MITGLIEDER

Text von:
Lydia Mischkuling

GEMEINPLATZ

Naturkatastrophen besagen, daß die Natur zu bekämpfen ist. Liegt ein dickbäuchiger Mensch am Strand zwischen angespülten Wasserleichen, ist das menschliche Natur. Winterliche Paradiessucher wedeln über die weiße Sintflut. Das ist auch Natur. Ich bilde Sätze, vielleicht menschliche. Von den letzten Dingen stell ich mir anmaßenderweise vor, sie im kleinen Finger zu haben, denn ich wundere mich schon relativ lang über die Unfähigkeit, zu kapieren, daß der Tod nicht zu beseitigen ist, jedoch zu instrumentalisieren war und ist. In den Bergen tobt eine Art Welle für Leute mit Geldmassen in Schneemassen.
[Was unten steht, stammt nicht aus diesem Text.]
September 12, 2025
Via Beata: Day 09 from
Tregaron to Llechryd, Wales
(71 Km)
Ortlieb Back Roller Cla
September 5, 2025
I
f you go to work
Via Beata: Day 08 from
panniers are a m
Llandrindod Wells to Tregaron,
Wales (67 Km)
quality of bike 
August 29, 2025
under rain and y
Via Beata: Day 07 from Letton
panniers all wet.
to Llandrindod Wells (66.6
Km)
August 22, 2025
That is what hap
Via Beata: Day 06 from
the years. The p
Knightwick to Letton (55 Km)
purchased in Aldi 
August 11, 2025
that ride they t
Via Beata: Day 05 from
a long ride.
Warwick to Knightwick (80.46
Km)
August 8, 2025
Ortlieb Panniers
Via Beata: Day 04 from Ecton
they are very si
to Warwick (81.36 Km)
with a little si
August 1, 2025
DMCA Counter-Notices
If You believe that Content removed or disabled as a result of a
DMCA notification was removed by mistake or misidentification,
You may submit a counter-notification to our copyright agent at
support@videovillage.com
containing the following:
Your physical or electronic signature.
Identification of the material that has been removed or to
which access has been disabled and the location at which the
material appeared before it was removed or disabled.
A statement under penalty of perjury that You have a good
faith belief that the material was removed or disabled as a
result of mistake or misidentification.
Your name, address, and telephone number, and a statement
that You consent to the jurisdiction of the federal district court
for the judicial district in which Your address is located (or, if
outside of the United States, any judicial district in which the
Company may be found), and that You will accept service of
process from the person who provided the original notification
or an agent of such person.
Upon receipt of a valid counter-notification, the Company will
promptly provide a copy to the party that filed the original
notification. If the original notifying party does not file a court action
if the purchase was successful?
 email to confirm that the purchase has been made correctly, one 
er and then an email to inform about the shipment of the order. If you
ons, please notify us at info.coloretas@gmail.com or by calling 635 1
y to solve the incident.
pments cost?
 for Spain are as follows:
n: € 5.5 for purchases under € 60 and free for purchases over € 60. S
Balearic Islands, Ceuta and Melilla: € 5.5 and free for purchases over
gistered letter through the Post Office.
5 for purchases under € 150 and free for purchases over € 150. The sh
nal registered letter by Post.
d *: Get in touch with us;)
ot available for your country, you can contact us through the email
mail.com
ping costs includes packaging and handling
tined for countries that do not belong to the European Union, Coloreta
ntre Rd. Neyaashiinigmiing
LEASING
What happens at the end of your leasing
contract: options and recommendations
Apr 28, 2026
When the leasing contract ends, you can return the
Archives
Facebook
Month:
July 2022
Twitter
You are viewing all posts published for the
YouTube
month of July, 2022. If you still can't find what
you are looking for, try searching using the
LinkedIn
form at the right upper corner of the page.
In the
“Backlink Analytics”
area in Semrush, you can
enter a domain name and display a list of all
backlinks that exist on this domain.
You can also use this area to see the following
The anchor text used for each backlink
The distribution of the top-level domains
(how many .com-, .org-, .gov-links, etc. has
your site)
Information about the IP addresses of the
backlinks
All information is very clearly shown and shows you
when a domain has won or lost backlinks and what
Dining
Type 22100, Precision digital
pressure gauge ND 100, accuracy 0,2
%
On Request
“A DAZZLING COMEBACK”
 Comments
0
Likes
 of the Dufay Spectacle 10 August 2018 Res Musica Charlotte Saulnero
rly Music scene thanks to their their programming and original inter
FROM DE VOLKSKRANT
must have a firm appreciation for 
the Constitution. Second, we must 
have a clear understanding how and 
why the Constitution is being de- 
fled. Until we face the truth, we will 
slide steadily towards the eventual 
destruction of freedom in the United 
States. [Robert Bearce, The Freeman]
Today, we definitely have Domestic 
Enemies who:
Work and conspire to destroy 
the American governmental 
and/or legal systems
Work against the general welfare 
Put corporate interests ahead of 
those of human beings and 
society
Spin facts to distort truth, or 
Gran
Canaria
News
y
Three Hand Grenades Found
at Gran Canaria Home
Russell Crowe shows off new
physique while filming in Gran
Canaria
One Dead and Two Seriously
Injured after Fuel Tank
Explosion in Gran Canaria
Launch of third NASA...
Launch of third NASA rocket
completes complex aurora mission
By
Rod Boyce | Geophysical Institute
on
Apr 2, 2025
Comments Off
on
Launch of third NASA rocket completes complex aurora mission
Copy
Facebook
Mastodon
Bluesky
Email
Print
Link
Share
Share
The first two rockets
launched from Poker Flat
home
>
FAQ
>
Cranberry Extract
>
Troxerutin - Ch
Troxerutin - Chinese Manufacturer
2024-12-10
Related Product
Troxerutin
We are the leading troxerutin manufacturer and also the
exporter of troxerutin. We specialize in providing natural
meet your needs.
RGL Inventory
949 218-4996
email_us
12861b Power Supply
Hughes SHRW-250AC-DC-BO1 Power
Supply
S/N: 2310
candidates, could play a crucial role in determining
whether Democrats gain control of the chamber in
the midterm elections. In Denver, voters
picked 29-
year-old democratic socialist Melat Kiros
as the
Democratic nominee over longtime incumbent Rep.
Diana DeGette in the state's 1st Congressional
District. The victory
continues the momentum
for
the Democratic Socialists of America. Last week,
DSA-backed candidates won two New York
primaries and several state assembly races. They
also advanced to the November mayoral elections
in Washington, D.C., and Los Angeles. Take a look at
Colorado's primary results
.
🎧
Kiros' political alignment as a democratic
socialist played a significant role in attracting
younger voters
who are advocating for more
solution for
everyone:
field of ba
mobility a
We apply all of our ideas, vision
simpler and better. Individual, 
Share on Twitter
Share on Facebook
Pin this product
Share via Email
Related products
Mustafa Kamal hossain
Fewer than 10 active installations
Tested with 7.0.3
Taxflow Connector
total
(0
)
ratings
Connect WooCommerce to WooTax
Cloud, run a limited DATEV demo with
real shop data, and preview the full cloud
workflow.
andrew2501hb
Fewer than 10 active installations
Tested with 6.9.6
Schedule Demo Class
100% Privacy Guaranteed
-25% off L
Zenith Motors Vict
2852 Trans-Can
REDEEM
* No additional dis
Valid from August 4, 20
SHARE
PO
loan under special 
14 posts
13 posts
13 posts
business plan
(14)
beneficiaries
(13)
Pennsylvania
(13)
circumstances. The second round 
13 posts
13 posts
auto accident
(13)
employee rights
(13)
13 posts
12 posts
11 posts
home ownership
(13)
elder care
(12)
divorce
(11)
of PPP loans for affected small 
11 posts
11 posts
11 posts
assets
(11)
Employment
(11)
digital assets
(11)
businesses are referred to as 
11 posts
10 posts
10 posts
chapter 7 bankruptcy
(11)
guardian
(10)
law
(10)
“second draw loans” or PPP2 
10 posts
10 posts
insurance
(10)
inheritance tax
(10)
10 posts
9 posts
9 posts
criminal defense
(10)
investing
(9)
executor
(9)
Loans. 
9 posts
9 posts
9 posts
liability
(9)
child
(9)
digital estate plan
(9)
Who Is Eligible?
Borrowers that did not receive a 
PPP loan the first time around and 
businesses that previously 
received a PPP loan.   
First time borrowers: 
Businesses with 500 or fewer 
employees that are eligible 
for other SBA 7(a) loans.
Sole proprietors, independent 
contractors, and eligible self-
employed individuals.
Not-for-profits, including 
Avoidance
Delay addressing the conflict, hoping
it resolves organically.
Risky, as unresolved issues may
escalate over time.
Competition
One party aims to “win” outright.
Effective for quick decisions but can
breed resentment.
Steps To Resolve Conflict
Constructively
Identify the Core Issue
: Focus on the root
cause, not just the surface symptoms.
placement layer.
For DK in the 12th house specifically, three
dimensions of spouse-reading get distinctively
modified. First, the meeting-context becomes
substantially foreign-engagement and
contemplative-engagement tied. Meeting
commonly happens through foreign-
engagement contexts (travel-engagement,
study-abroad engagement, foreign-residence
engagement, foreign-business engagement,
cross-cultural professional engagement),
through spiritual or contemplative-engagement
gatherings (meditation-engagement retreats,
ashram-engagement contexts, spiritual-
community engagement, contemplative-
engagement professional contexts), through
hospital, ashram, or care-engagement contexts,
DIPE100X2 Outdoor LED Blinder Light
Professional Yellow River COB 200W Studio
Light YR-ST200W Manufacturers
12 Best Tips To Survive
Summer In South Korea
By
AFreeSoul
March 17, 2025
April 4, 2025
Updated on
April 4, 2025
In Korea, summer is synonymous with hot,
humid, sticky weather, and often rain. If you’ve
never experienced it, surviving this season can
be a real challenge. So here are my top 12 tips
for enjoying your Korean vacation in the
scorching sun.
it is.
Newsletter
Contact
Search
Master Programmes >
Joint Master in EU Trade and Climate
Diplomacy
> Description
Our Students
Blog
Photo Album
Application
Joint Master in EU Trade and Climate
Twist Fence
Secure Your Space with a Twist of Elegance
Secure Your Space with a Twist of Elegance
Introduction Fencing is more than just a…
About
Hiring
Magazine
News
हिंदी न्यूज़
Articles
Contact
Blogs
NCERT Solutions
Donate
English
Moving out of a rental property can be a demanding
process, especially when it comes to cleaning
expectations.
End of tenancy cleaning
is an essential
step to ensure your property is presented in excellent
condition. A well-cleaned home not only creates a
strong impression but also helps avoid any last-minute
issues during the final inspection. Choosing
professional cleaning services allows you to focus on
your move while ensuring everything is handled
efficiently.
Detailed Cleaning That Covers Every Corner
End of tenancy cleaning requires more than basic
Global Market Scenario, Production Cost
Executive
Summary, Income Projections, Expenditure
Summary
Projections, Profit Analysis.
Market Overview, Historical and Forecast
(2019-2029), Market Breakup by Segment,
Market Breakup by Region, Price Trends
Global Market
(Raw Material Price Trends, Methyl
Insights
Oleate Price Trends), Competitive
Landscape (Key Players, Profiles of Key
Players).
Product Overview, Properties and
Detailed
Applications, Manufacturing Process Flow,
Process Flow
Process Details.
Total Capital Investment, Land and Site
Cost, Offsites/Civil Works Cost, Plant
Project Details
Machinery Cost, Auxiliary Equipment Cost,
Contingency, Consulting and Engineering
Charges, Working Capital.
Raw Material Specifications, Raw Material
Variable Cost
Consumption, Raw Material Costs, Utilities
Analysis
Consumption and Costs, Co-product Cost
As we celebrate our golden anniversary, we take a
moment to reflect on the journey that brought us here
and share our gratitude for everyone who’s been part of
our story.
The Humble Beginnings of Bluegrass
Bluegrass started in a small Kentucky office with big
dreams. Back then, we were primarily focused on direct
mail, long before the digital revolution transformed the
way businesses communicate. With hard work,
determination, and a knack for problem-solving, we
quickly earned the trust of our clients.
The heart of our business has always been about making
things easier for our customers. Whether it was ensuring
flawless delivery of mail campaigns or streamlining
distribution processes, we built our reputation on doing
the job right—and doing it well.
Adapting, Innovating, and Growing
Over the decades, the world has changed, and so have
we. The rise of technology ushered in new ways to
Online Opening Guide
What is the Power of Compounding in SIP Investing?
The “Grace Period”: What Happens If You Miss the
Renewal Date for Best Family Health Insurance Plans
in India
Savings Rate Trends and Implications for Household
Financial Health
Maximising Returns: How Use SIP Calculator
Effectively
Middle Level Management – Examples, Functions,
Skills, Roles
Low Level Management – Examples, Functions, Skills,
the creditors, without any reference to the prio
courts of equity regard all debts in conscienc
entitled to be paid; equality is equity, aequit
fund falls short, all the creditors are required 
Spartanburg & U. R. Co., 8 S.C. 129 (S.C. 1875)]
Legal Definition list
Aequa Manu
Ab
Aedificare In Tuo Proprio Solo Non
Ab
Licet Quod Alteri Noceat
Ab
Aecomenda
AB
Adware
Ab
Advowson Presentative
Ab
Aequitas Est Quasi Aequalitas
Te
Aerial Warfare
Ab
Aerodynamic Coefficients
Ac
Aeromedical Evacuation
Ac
Niemand fragt woher die Gogos kommen und niemand fragt nach der Geldquelle. Illuminierte Banditen vögeln Bioware. Das ist ein Tröpfchen Katastrophenmix. Was wird denn danach kommen? Ein Brand, ein Erdrutsch. Um das Geld in Richtung Solidarität zu kanalisieren, gegen ein Disziplinarregelwerk, gegen die Natur, gegen den Neid, gegen den Verrat? Dauernd fängt das Böse an zu wuchern, außen rum, oder in meinen Nebenmenschen drin, oder in mir. Wer weiß, wie ich redete, würde in der Welt etwas erscheinen, woran ich glauben muß - mein Werk. Da würde ich mich verlieben. Die Verliebtheit ist die schönste Form der Psychose. Und wenn ich sie verlier, weil ich durchs Schreiben gesunde? Ich verliebte mich in die Tat. Das Schreiben selber. Es ist so gut gegangen zwischen uns, und nun sitz ich im Gebirge und schau auf eine herabtanzende, auf meiner Hand sogleich schmelzende, Schneeflocke. Ich möchte sie malen, aber mein Gehirn gibt den Händen die falsche Bewegung, übersetzt, was ich sehe, nicht in die Hand, sondern in den Mund. Mir kommt sogar vor, daß das Gehirn sich gar nicht das Bild anschaut, das mein Auge gemacht hat – mein Auge ist nur als Nachschauorgan verwendbar, die vorgefertigten Urteile bestätigend, die mein Mund aussagen soll. Anders ausgedrückt sagt mein Blick:  Her mit den Indizien. Was ich sehe, bevor ich es sehe, will ich mal sehen - nicht dauernd die Erhärtung meines Verdachts auf der Zunge zergehen lassen, das ist paradox. Die Wirklichkeit ist physisch, sozial und atheistisch und alles ist atheistisch und trotzdem gibt es die Gottlosigkeit. Ist das falsch? Das Schreiben ist der Verwirklichungsversuch einer menschenfresserlosen Welt - ich kann ruhig sagen, mich täte es freuen, weltverbesserisch tätig gewesen zu sein, dann säße ich auf meinem Wolkerl und blickte wohlwollend hinunter auf die Welt der guten Vorsätze.